Dataset entries:
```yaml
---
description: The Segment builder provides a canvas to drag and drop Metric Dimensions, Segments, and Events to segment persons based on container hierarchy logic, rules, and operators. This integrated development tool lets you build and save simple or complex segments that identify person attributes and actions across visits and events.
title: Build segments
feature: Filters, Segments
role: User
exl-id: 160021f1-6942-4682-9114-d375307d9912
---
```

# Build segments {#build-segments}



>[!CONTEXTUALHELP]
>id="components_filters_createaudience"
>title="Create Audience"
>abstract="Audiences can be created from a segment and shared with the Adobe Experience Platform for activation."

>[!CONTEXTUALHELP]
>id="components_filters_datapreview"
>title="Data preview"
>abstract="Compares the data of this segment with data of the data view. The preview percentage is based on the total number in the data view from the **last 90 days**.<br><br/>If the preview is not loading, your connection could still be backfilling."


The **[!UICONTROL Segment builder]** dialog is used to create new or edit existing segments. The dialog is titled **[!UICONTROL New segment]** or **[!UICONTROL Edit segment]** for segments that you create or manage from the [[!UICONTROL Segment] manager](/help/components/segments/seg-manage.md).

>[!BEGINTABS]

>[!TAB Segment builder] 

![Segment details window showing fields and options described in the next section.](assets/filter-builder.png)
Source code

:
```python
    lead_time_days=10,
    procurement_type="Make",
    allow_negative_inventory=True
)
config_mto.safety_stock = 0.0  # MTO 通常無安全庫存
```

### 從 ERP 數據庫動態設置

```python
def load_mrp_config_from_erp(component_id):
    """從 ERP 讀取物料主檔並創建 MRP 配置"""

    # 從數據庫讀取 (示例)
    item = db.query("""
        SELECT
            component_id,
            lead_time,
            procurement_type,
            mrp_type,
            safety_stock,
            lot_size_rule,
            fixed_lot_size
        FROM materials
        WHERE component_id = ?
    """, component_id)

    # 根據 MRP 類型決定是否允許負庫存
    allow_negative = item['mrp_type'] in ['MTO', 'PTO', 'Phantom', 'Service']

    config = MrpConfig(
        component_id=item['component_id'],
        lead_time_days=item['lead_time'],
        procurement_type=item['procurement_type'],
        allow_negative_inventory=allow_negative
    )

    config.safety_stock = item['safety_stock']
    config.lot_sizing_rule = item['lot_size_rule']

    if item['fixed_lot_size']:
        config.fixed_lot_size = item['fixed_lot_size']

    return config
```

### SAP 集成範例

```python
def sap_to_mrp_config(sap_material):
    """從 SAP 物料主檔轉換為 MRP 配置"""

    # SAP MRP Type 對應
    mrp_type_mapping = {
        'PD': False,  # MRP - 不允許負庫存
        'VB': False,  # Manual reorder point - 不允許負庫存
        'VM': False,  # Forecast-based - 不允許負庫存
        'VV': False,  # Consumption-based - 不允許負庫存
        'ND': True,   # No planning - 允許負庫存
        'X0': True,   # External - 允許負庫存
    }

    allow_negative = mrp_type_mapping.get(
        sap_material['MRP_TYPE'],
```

Task description: Print each record again. Nothing may be left out.

Response area:
```yaml
---
description: The Segment builder provides a canvas to drag and drop Metric Dimensions, Segments, and Events to segment persons based on container hierarchy logic, rules, and operators. This integrated development tool lets you build and save simple or complex segments that identify person attributes and actions across visits and events.
title: Build segments
feature: Filters, Segments
role: User
exl-id: 160021f1-6942-4682-9114-d375307d9912
---
```

# Build segments {#build-segments}



>[!CONTEXTUALHELP]
>id="components_filters_createaudience"
>title="Create Audience"
>abstract="Audiences can be created from a segment and shared with the Adobe Experience Platform for activation."

>[!CONTEXTUALHELP]
>id="components_filters_datapreview"
>title="Data preview"
>abstract="Compares the data of this segment with data of the data view. The preview percentage is based on the total number in the data view from the **last 90 days**.<br><br/>If the preview is not loading, your connection could still be backfilling."


The **[!UICONTROL Segment builder]** dialog is used to create new or edit existing segments. The dialog is titled **[!UICONTROL New segment]** or **[!UICONTROL Edit segment]** for segments that you create or manage from the [[!UICONTROL Segment] manager](/help/components/segments/seg-manage.md).

>[!BEGINTABS]

>[!TAB Segment builder] 

![Segment details window showing fields and options described in the next section.](assets/filter-builder.png)
Source code

:
```python
    lead_time_days=10,
    procurement_type="Make",
    allow_negative_inventory=True
)
config_mto.safety_stock = 0.0  # MTO 通常無安全庫存
```

### 從 ERP 數據庫動態設置

```python
def load_mrp_config_from_erp(component_id):
    """從 ERP 讀取物料主檔並創建 MRP 配置"""

    # 從數據庫讀取 (示例)
    item = db.query("""
        SELECT
            component_id,
            lead_time,
            procurement_type,
            mrp_type,
            safety_stock,
            lot_size_rule,
            fixed_lot_size
        FROM materials
        WHERE component_id = ?
    """, component_id)

    # 根據 MRP 類型決定是否允許負庫存
    allow_negative = item['mrp_type'] in ['MTO', 'PTO', 'Phantom', 'Service']

    config = MrpConfig(
        component_id=item['component_id'],
        lead_time_days=item['lead_time'],
        procurement_type=item['procurement_type'],
        allow_negative_inventory=allow_negative
    )

    config.safety_stock = item['safety_stock']
    config.lot_sizing_rule = item['lot_size_rule']

    if item['fixed_lot_size']:
        config.fixed_lot_size = item['fixed_lot_size']

    return config
```

### SAP 集成範例

```python
def sap_to_mrp_config(sap_material):
    """從 SAP 物料主檔轉換為 MRP 配置"""

    # SAP MRP Type 對應
    mrp_type_mapping = {
        'PD': False,  # MRP - 不允許負庫存
        'VB': False,  # Manual reorder point - 不允許負庫存
        'VM': False,  # Forecast-based - 不允許負庫存
        'VV': False,  # Consumption-based - 不允許負庫存
        'ND': True,   # No planning - 允許負庫存
        'X0': True,   # External - 允許負庫存
    }

    allow_negative = mrp_type_mapping.get(
        sap_material['MRP_TYPE'],
```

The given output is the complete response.